Different string literals with the same contents may - but don't have to - be mapped to the same memory location. As the behaviour is undefined, compilers are free to put them in read-only sections in order to cleanly fail instead of introducing possibly hard to detect error sources.
I'm wondering why it works
It doesn't. It causes a Segmentation Fault on Ubuntu x64; for code to work it shouldn't just work on your machine.
Moving the modified data to the stack gets around the data area protection in linux:
int main() {
char b[] = "hello";
char c[] = " ";
char *s = b;
strcat(s, " world");
puts(b);
puts(c);
return 0;
}
Though you then are only safe as 'world' fits in the unused spaces between stack data - change b to "hello to" and linux detects the stack corruption:
*** stack smashing detected ***: bin/clobber terminated
The compiler is allowing you to modify s because you have improperly marked it as non-const -- a pointer to a static string like that should be
const char *s = "hello";
With the const modifier missing, you've basically disabled the safety that prevents you from writing into memory that you shouldn't write into. C does very little to keep you from shooting yourself in the foot. In this case you got lucky and only grazed your pinky toe.

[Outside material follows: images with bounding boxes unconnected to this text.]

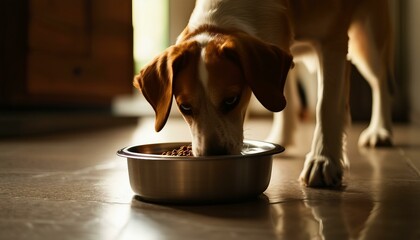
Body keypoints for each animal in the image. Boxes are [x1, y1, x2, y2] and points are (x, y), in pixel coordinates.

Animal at [135, 0, 394, 188]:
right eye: (185, 107)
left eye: (232, 99)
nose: (213, 155)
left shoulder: (331, 41)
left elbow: (326, 105)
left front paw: (323, 160)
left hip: (366, 39)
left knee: (380, 80)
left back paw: (379, 130)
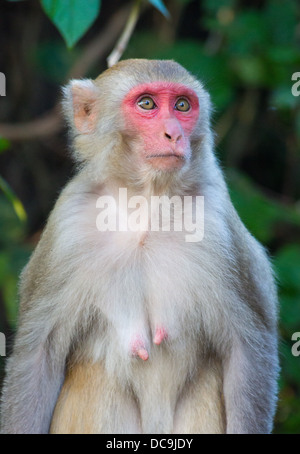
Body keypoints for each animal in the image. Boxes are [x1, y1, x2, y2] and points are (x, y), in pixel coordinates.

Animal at [0, 59, 278, 432]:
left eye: (182, 105)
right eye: (147, 104)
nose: (174, 133)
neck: (146, 203)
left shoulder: (218, 222)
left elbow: (247, 349)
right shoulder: (67, 224)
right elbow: (37, 358)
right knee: (98, 380)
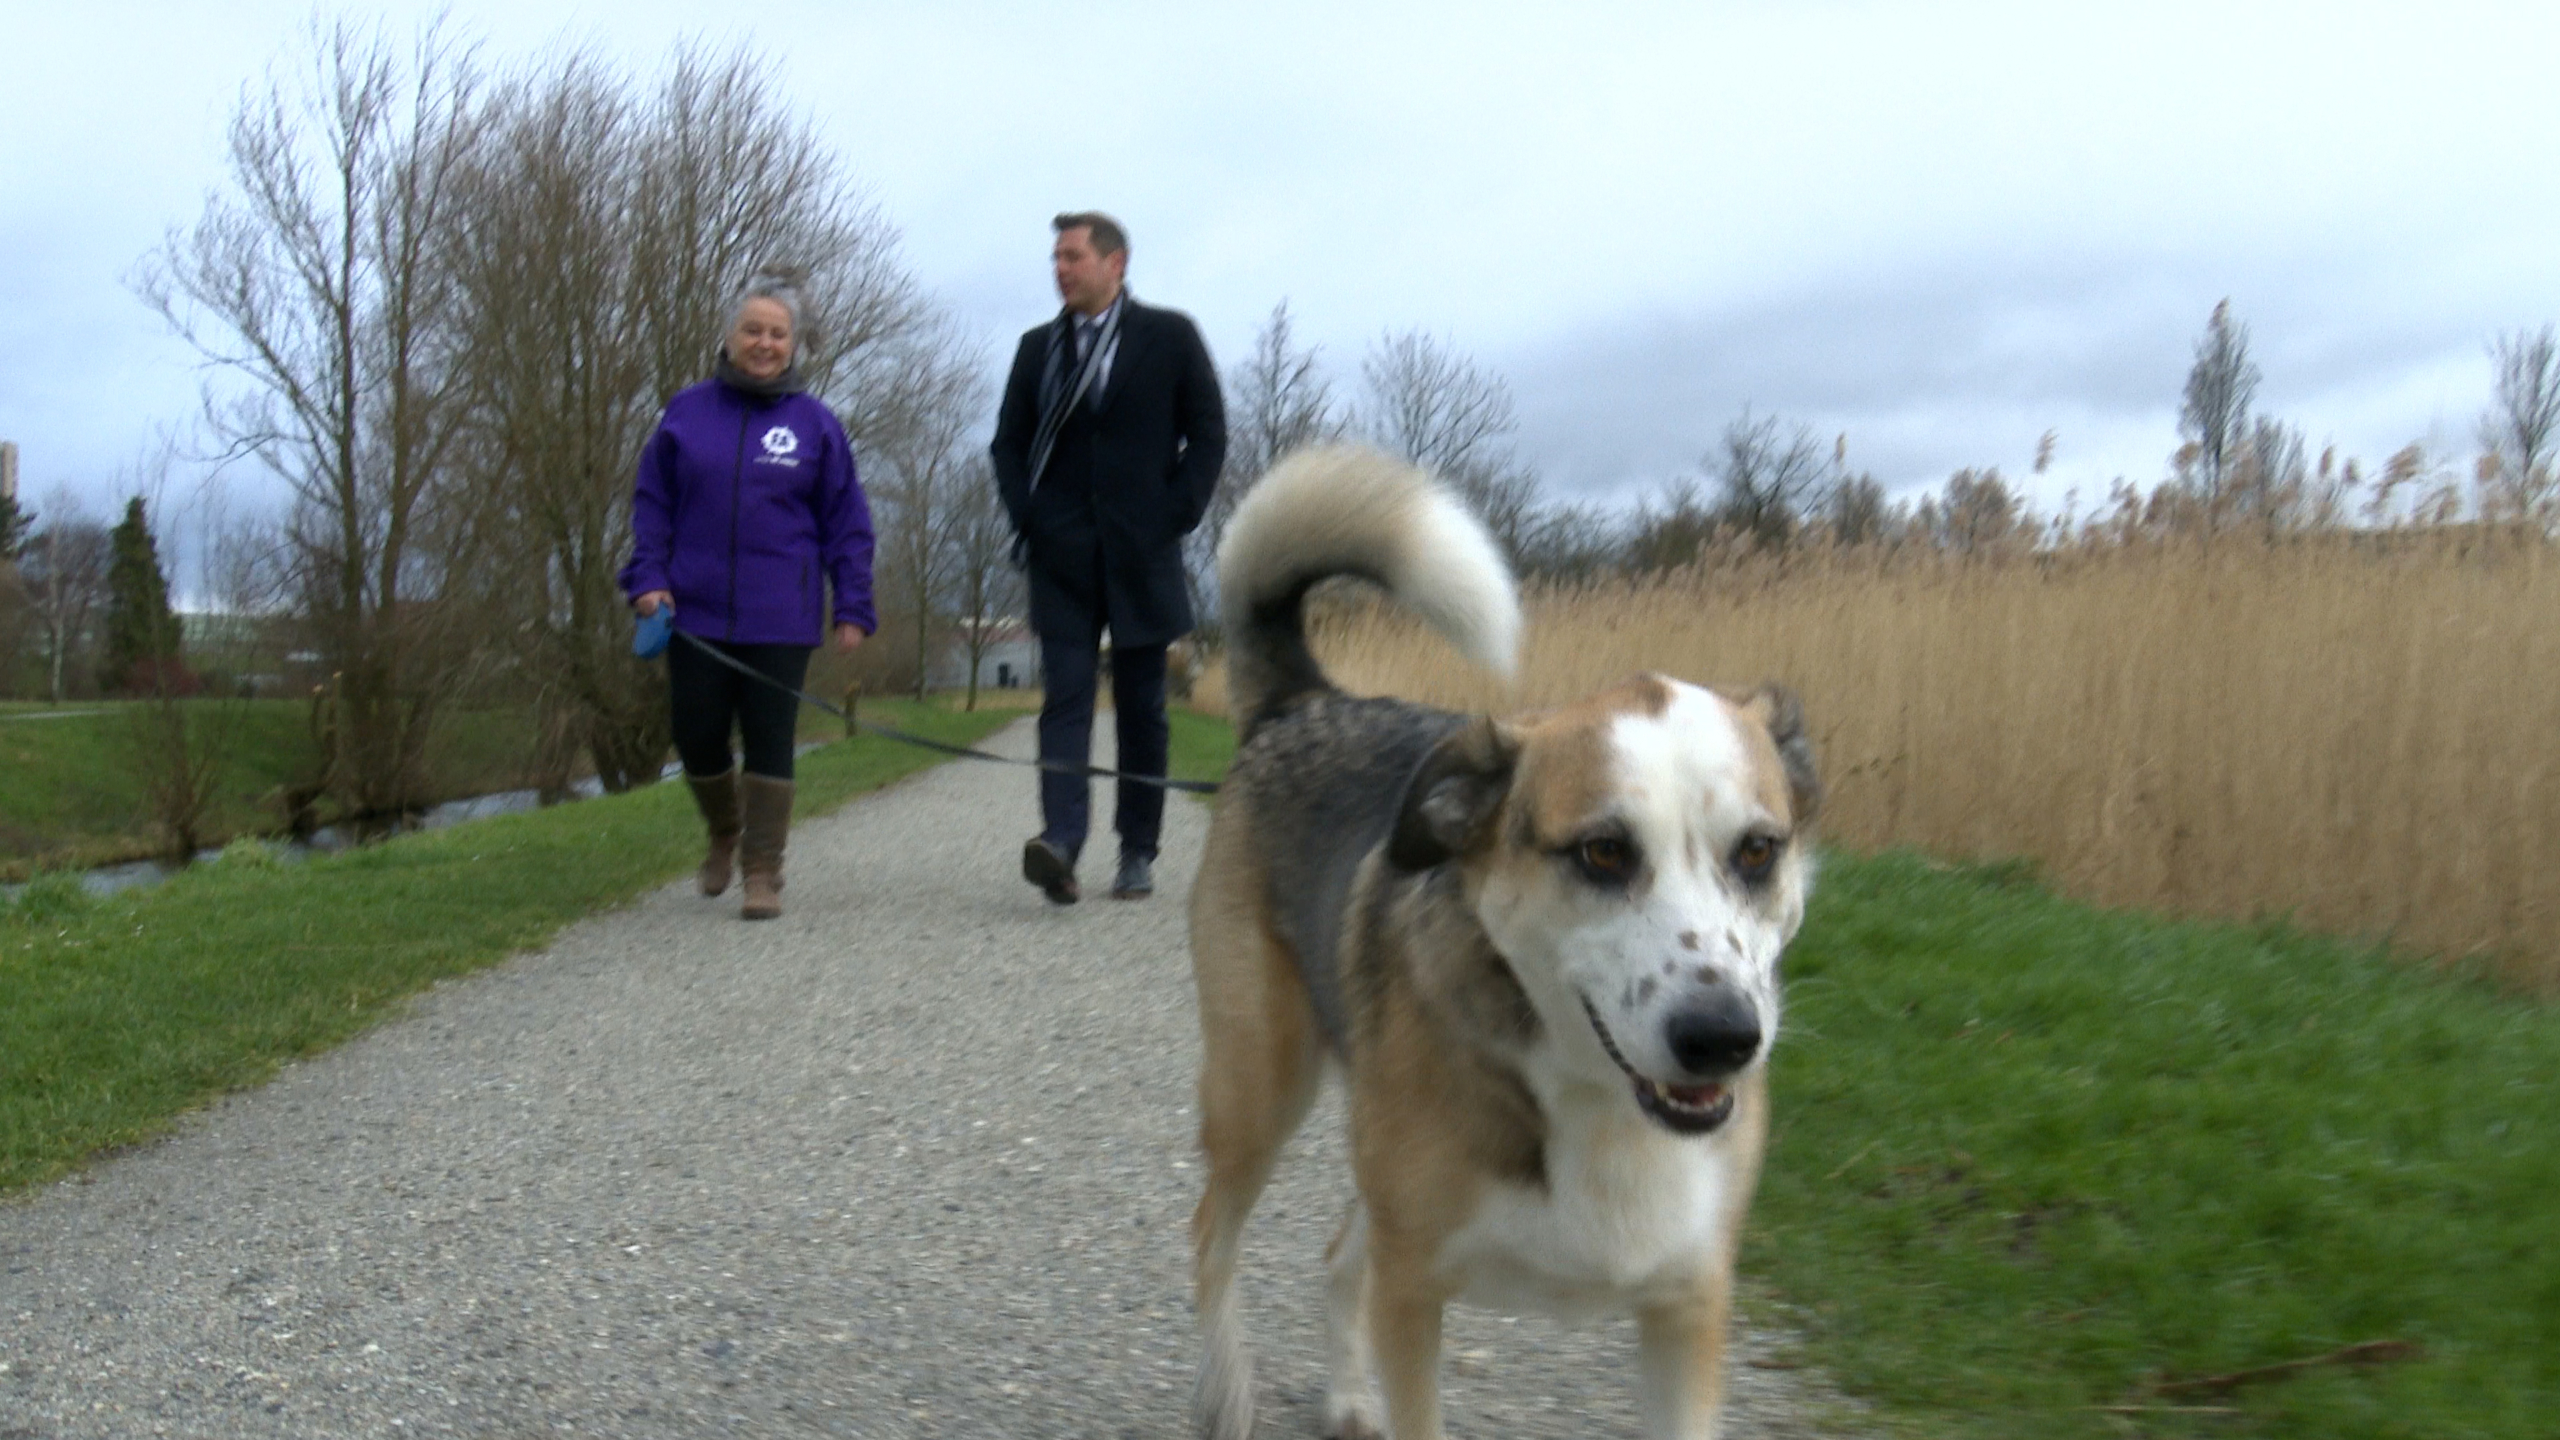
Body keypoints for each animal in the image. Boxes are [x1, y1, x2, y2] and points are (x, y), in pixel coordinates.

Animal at [1192, 445, 1822, 1434]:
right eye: (1603, 852)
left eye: (1758, 850)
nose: (1723, 1038)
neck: (1596, 1101)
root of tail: (1305, 705)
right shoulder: (1414, 1294)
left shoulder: (1689, 1307)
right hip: (1259, 1089)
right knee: (1212, 1234)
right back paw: (1225, 1387)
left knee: (1339, 1252)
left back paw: (1346, 1396)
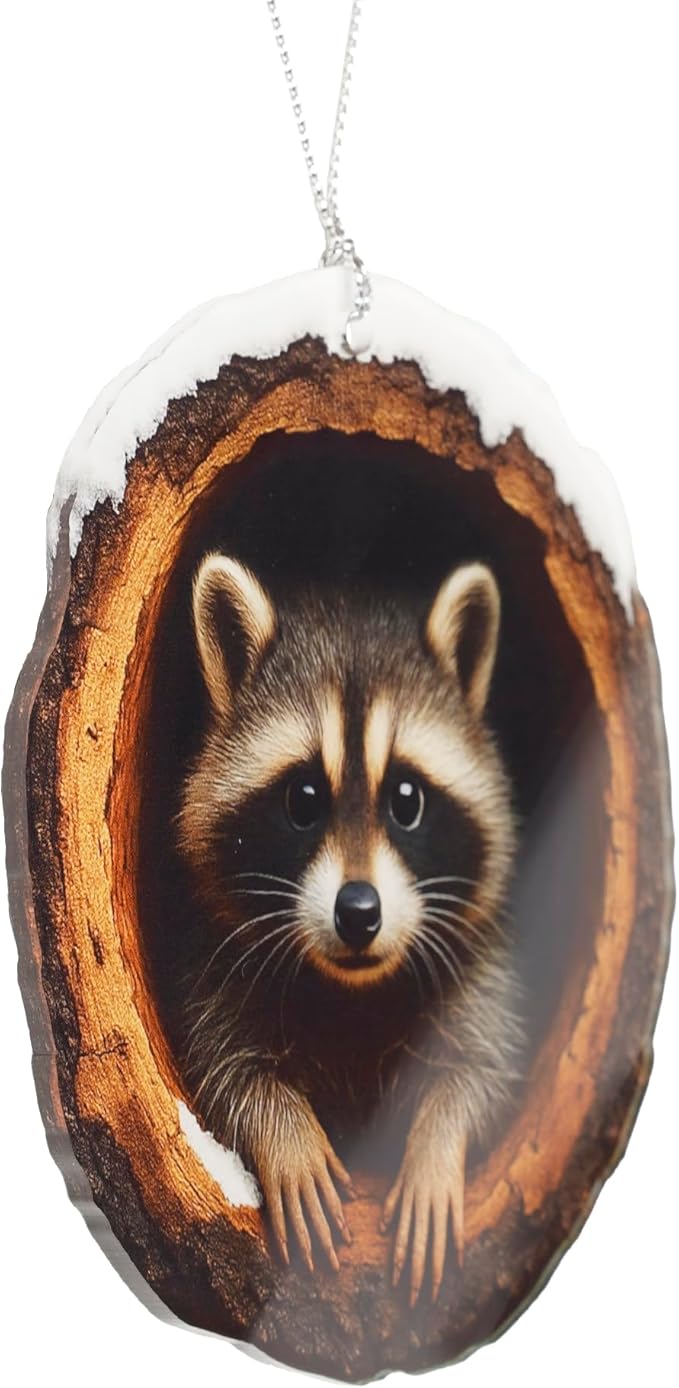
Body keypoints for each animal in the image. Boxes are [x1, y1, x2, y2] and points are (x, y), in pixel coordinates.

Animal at [177, 553, 522, 1305]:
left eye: (406, 799)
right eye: (304, 799)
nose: (359, 912)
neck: (350, 989)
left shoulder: (477, 957)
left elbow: (488, 1067)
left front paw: (437, 1138)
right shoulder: (212, 950)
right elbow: (218, 1064)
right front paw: (282, 1127)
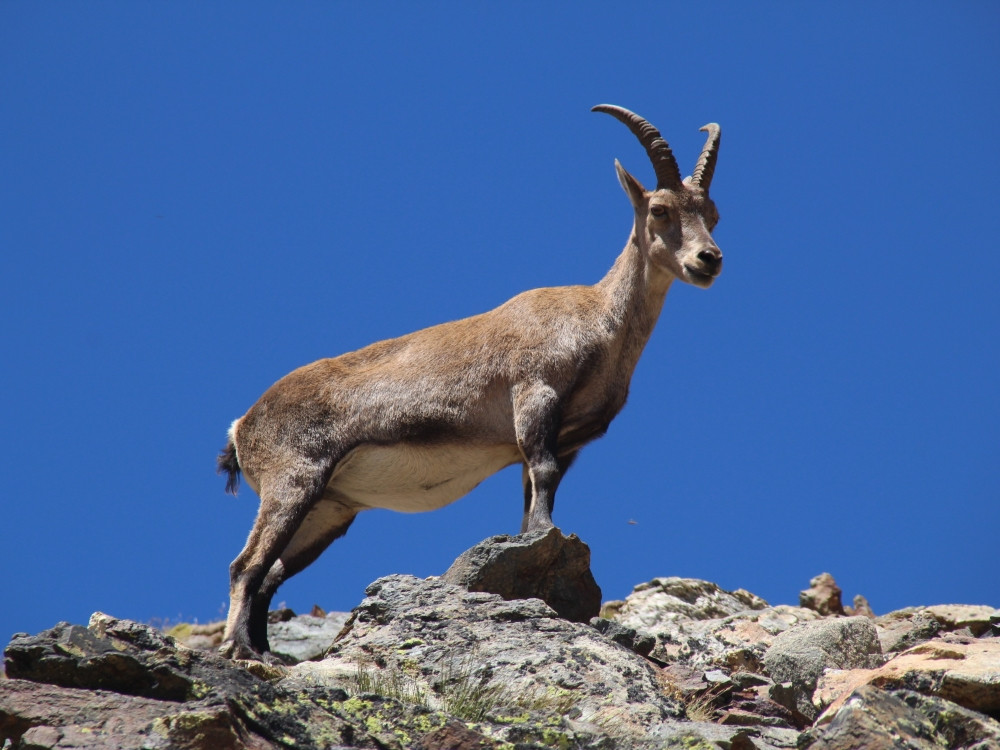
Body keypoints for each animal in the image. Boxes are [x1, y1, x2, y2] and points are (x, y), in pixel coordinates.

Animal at [219, 103, 724, 660]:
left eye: (713, 215)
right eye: (660, 210)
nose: (708, 259)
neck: (598, 322)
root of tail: (241, 427)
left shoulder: (567, 439)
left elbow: (534, 490)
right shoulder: (535, 393)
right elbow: (542, 472)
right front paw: (544, 540)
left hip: (329, 510)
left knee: (270, 575)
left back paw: (265, 650)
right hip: (292, 481)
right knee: (245, 566)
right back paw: (239, 648)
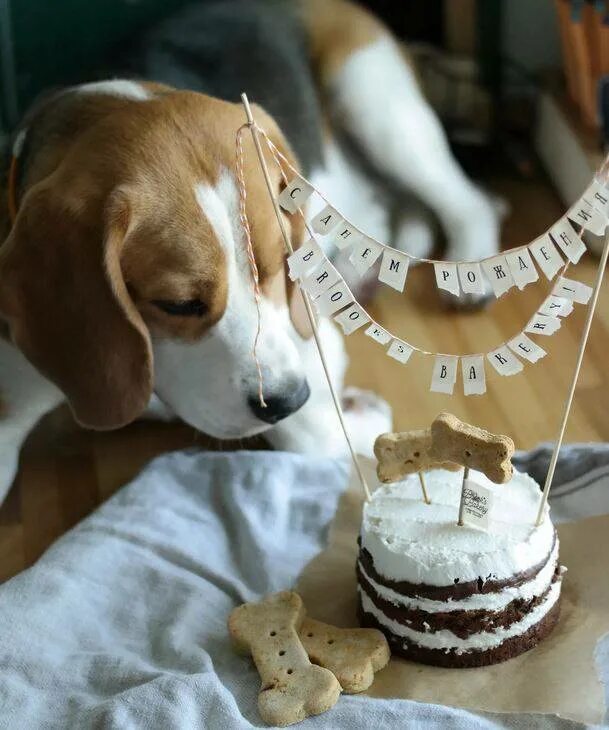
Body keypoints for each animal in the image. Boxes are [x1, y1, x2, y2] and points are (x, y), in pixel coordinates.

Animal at [0, 0, 498, 500]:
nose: (289, 398)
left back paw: (469, 270)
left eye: (283, 263)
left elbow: (308, 433)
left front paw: (361, 419)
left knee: (471, 201)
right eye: (177, 304)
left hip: (377, 108)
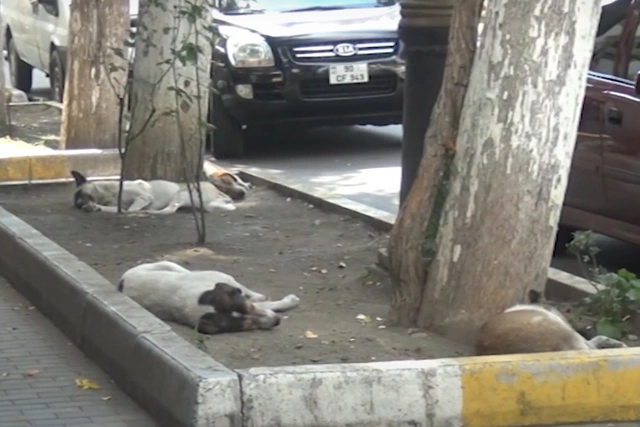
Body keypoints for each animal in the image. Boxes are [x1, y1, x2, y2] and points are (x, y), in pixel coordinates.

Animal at [70, 160, 250, 216]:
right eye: (76, 197)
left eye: (80, 193)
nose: (78, 205)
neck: (108, 194)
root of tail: (220, 192)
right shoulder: (118, 206)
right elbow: (118, 209)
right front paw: (93, 207)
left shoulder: (143, 197)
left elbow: (131, 209)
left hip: (183, 193)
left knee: (171, 209)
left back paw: (151, 212)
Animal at [119, 260, 302, 334]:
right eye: (244, 325)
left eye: (246, 308)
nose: (277, 321)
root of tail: (121, 282)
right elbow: (268, 305)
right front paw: (289, 301)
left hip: (169, 264)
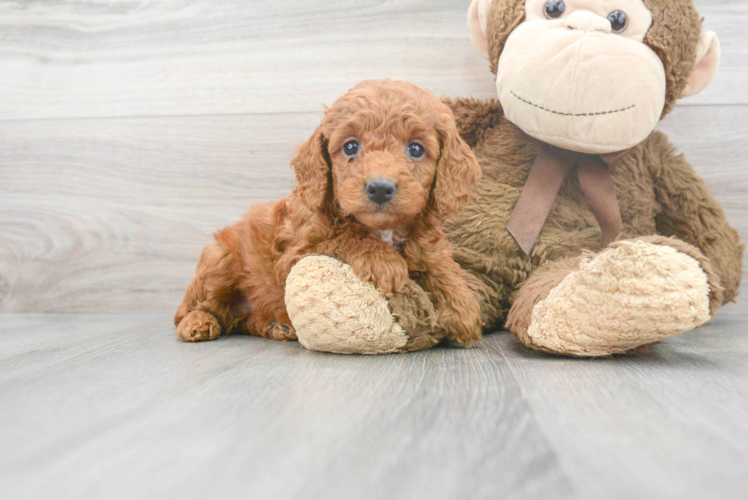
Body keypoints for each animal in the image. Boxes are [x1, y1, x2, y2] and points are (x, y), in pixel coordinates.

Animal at [175, 81, 482, 348]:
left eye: (416, 149)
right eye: (351, 146)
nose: (380, 188)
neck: (384, 228)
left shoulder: (426, 243)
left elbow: (440, 265)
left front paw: (461, 306)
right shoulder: (296, 253)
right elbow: (343, 236)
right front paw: (383, 260)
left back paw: (276, 326)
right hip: (219, 260)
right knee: (190, 310)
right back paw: (198, 323)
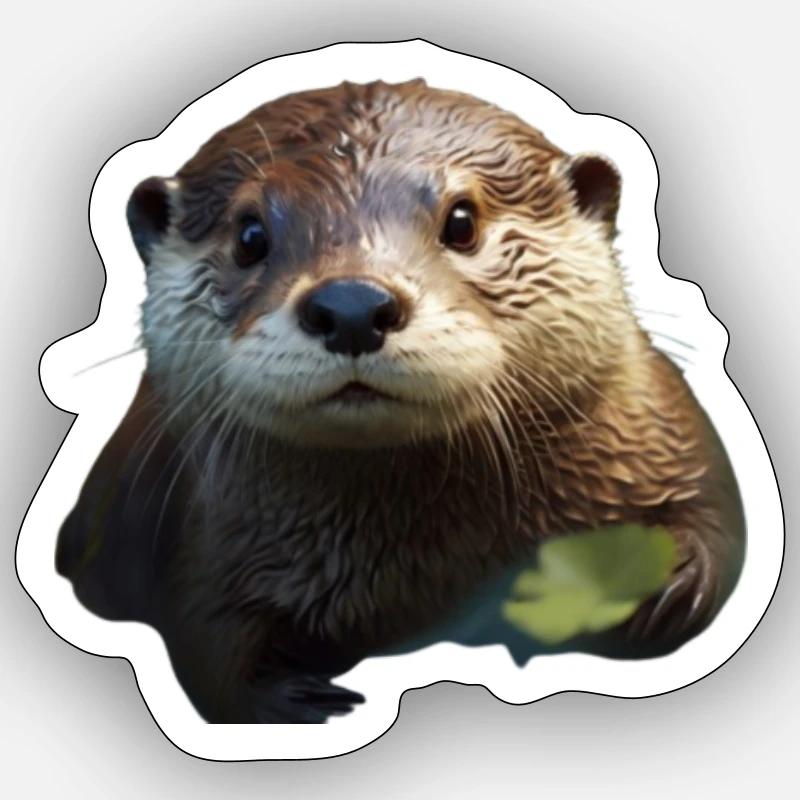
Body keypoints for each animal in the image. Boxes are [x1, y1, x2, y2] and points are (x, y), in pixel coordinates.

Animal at [56, 79, 745, 723]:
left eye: (463, 221)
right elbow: (209, 653)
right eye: (249, 234)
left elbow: (721, 533)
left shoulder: (661, 432)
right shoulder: (203, 540)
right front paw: (297, 696)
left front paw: (667, 585)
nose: (352, 305)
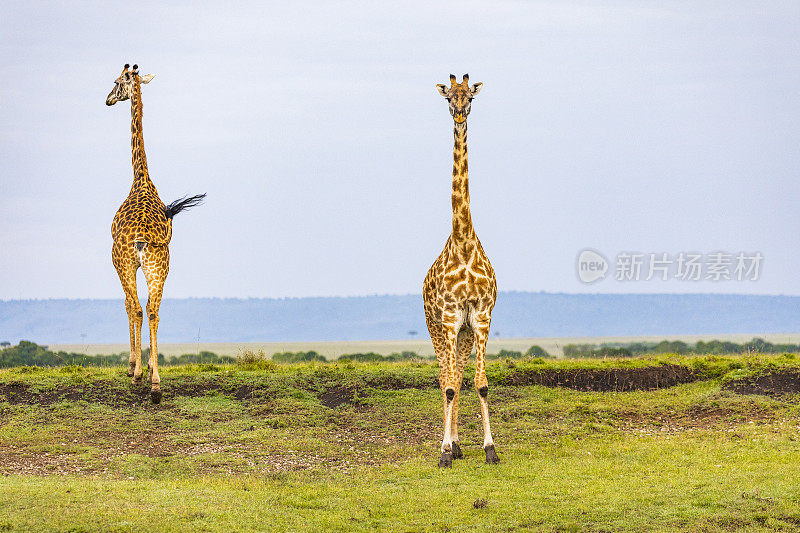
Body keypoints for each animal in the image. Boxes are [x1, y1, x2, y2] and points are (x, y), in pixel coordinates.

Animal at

s points to a bit of memory that holds "hello", but was not intended to contain more than that. This means that it is very likely that you will be overwriting something else. That is very dangerous, even though it may seem to work.
Two observations:
The * in *s-- is not necessary. s-- would suffice, because you only want to decrement the value.
You don't need to write strcat yourself. It already exists (you probably knew that, but I'm telling you anyway:-)).